MLD is a rare, autosomal recessive lysosomal storage disorder caused by mutations in the ARSA gene or, less commonly, PSAP and SUMF1 genes. The enzyme arylsulfatase A is responsible for the breakdown of sulfatides, and its deficiency leads to sulfatide accumulation in the central and peripheral nervous systems, resulting in progressive demyelination.
Prof. Gissen explains that MLD presents along a clinical spectrum—late infantile, early juvenile, late juvenile, and adult-onset. The earlier the onset, the faster the disease progresses. Clinical features include loss of motor milestones, cognitive decline, psychiatric symptoms, and progressive spasticity. Brain MRI shows characteristic deep white matter changes, such as the “tigroid” or “leopard skin” appearance, though early scans may be normal, particularly in the late infantile form.
He introduces the Gross Motor Function Classification (GMFC) scale, which tracks disease progression and is used in clinical decision-making, particularly for assessing eligibility for emerging treatments. Supportive care, including seizure management, feeding interventions, and physiotherapy, remains essential throughout the disease course.
The webinar highlights the role of hematopoietic stem cell transplantation (HSCT) and, most notably, ex vivo gene therapy (libmeldy). Prof. Gissen reviews data from long-term trials showing that patients treated early—ideally pre-symptomatically—experience significantly improved motor and cognitive outcomes compared to untreated cohorts. Treated children often maintain normal development or show delayed disease progression.

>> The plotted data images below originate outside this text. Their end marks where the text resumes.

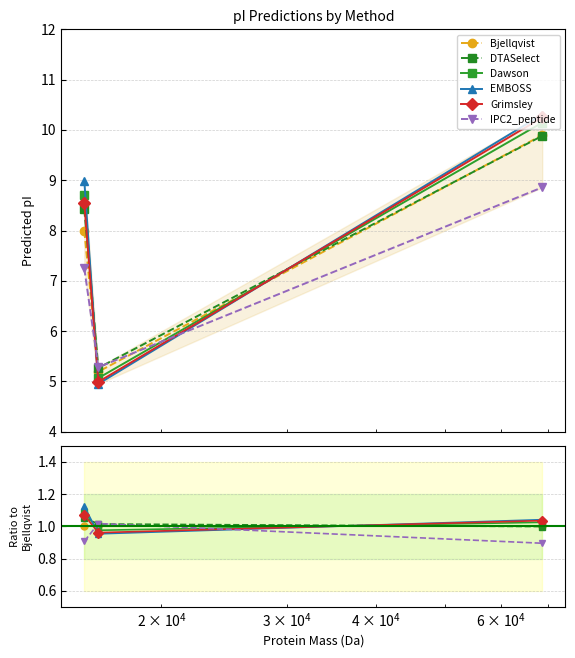

Reading left to right, transcribe all the data shown in this chart.

Bjellqvist: 1.0	1.0	1.0
DTASelect: 1.1	1.0	1.0
Dawson: 1.1	1.0	1.0
EMBOSS: 1.1	1.0	1.0
Grimsley: 1.1	1.0	1.0
IPC2_peptide: 0.9	1.0	0.9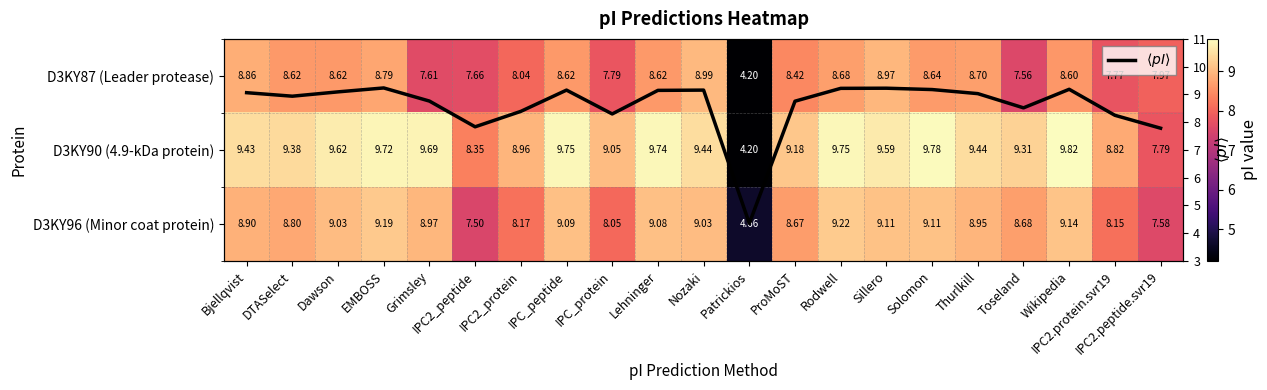

Rank the series by their maximum value, from lowest to highest.

D3KY87 (Leader protease), D3KY96 (Minor coat protein), $\langle pI \rangle$, D3KY90 (4.9-kDa protein)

Three patient case studies are presented, demonstrating variable trajectories based on the timing of diagnosis and intervention. These cases underline how subtle early signs—such as clumsiness, decline in school performance, or coordination issues—must not be dismissed.
The session concludes with a call for increased clinical awareness and timely referral. Prof. Gissen stresses that newborn screening or family-based genetic testing are the only ways to diagnose MLD early enough to benefit from gene therapy. He underscores the importance of early enzyme and genetic testing for children showing early neurological or cognitive symptoms.